Demonstration: The appcore CLI

Overview

The built-in appcore CLI tool demonstrates all the patterns described above. It provides introspection capabilities for configuration, environment variables, and platform directories, showcasing practical CLI implementation techniques.

Configuration Introspection

View your application’s merged configuration from TOML files:

# Default rich format with syntax highlighting
python -m appcore configuration

# JSON format for programmatic consumption
python -m appcore configuration --display.presentation json

# TOML format matching input files
python -m appcore configuration --display.presentation toml

# Plain text format for simple parsing
python -m appcore configuration --display.presentation plain

The configuration command shows the final merged configuration after processing all TOML files, includes, and template variable substitution.
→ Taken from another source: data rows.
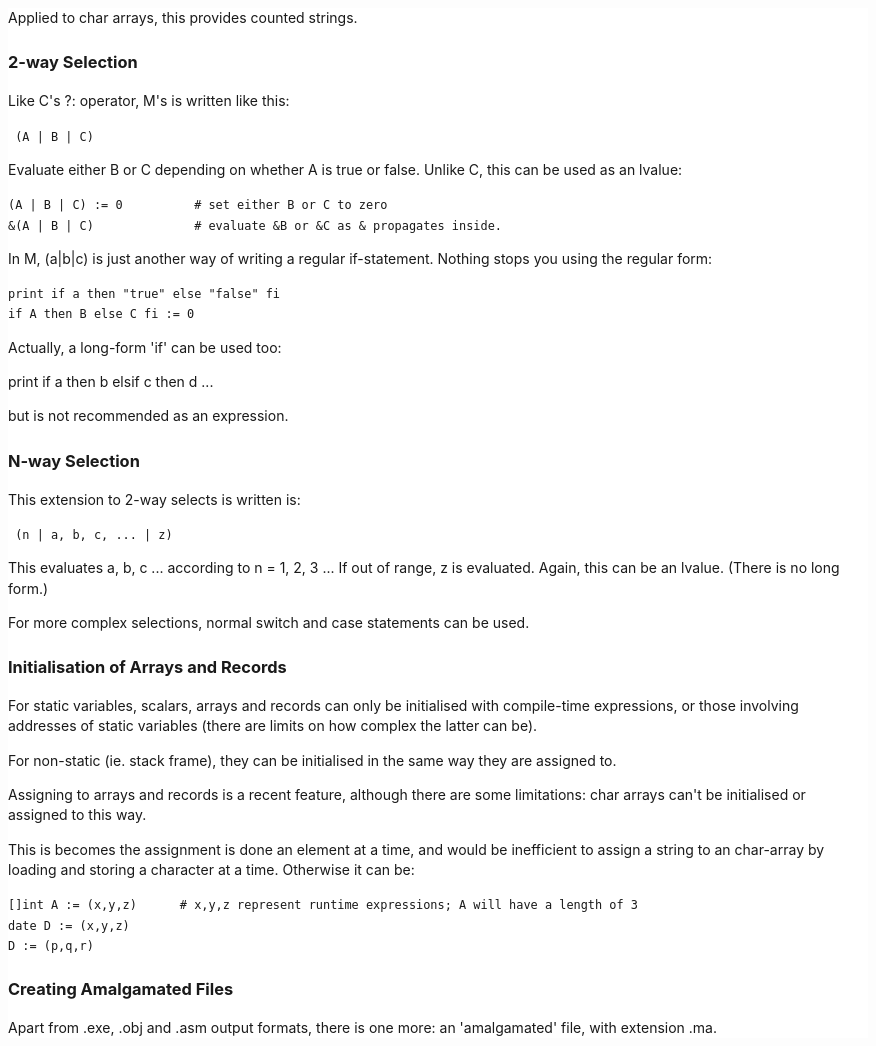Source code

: Applied to char arrays, this provides counted strings.

### 2-way Selection

Like C's ?: operator, M's is written like this:

     (A | B | C)

Evaluate either B or C depending on whether A is true or false. Unlike C, this can be used as an lvalue:

    (A | B | C) := 0          # set either B or C to zero
    &(A | B | C)              # evaluate &B or &C as & propagates inside.

In M, (a|b|c) is just another way of writing a regular if-statement. Nothing stops you using the regular form:

    print if a then "true" else "false" fi
    if A then B else C fi := 0 

Actually, a long-form 'if' can be used too:

   print if a then b elsif c then d ...

but is not recommended as an expression.

### N-way Selection

This extension to 2-way selects is written is:

     (n | a, b, c, ... | z)

This evaluates a, b, c ... according to n = 1, 2, 3 ... If out of range, z is evaluated. Again, this can be an lvalue. (There is no long form.)

For more complex selections, normal switch and case statements can be used.

### Initialisation of Arrays and Records

For static variables, scalars, arrays and records can only be initialised with compile-time expressions, or those involving addresses of static variables (there are limits on how complex the latter can be).

For non-static (ie. stack frame), they can be initialised in the same way they are assigned to.

Assigning to arrays and records is a recent feature, although there are some limitations: char arrays can't be initialised or assigned to this way.

This is becomes the assignment is done an element at a time, and would be inefficient to assign a string to an char-array by loading and storing a character at a time. Otherwise it can be:

    []int A := (x,y,z)      # x,y,z represent runtime expressions; A will have a length of 3
    date D := (x,y,z)
    D := (p,q,r)


### Creating Amalgamated Files

Apart from .exe, .obj and .asm output formats, there is one more: an 'amalgamated' file, with extension .ma.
Environment Variable Inspection

Show application-specific environment variables:

# Show all APPCORE_* environment variables
python -m appcore environment

# JSON format for scripting
python -m appcore environment --display.presentation json

# Save to file for later analysis
python -m appcore environment --display.target-file env-vars.json

The environment command filters environment variables by application name prefix, showing only variables that affect your application’s behavior.
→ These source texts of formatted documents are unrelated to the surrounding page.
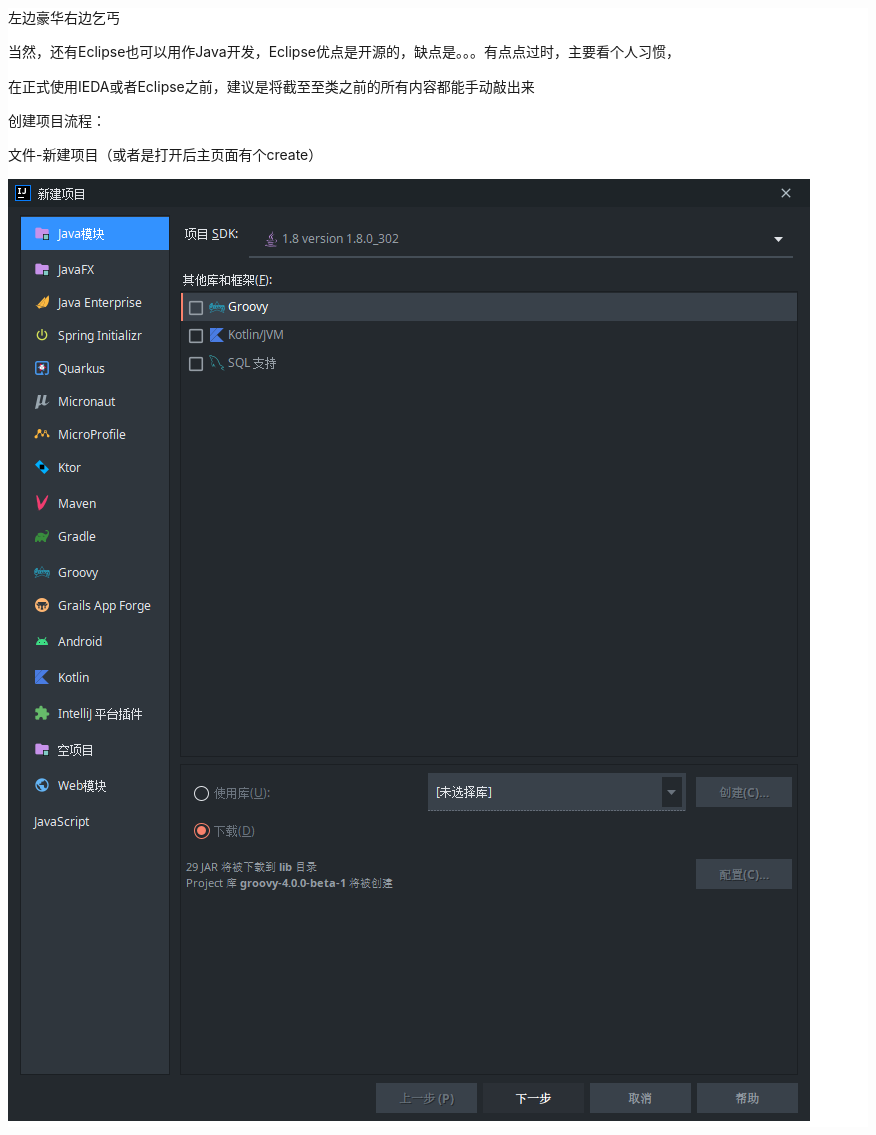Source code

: 左边豪华右边乞丐

当然，还有Eclipse也可以用作Java开发，Eclipse优点是开源的，缺点是。。。有点点过时，主要看个人习惯，

在正式使用IEDA或者Eclipse之前，建议是将截至至类之前的所有内容都能手动敲出来

创建项目流程：

文件-新建项目（或者是打开后主页面有个create）

![image-20211028150325870](/images/Java/JavaSE/07-类与对象/image-20211028150325870.png)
Platform Directory Discovery

Display platform-specific directories for data, configuration, and caching:

# Rich format showing directory paths with labels
python -m appcore directories

# Save directory paths to file for scripts
python -m appcore directories --display.target-file dirs.txt

# JSON format with full path information
python -m appcore directories --display.presentation json

The directories command shows where your application should store different types of data according to platform conventions.

Advanced Output Options

Combine presentation formats with output routing for complex scenarios:

# Separate main output and logging streams
python -m appcore configuration --display.target-stream stdout --inscription.target-stream stderr

# Save both output and logs to files
python -m appcore configuration --display.target-file config.json --inscription.target-file app.log

# Rich output with colorization control
python -m appcore configuration --display.no-colorize --display.presentation rich

# Force rich terminal capabilities for testing
python -m appcore configuration --display.assume-rich-terminal --display.presentation rich

These options provide precise control over where different types of output are directed, enabling integration with shell scripts and monitoring systems.

Configuration File Integration

The appcore CLI integrates with configuration files like any appcore application:

# Use specific configuration file
python -m appcore --configfile /path/to/config.toml configuration

# Disable environment loading
python -m appcore --no-environment configuration

Configuration files can specify default presentation formats, output locations, and logging levels that the CLI will respect.

Implementation Reference

The complete implementation can be found in sources/appcore/introspection.py, which demonstrates:

  • Advanced subcommand patterns with tyro annotations

  • Custom DisplayOptions subclasses with additional presentation formats

  • Integration between CLI arguments and appcore preparation systems

  • Type-safe command implementations using isinstance guards

  • Rich terminal detection and colorization handling

  • Stream and file output management with proper resource cleanup

This serves as a comprehensive reference for building production CLI applications with similar capabilities and patterns.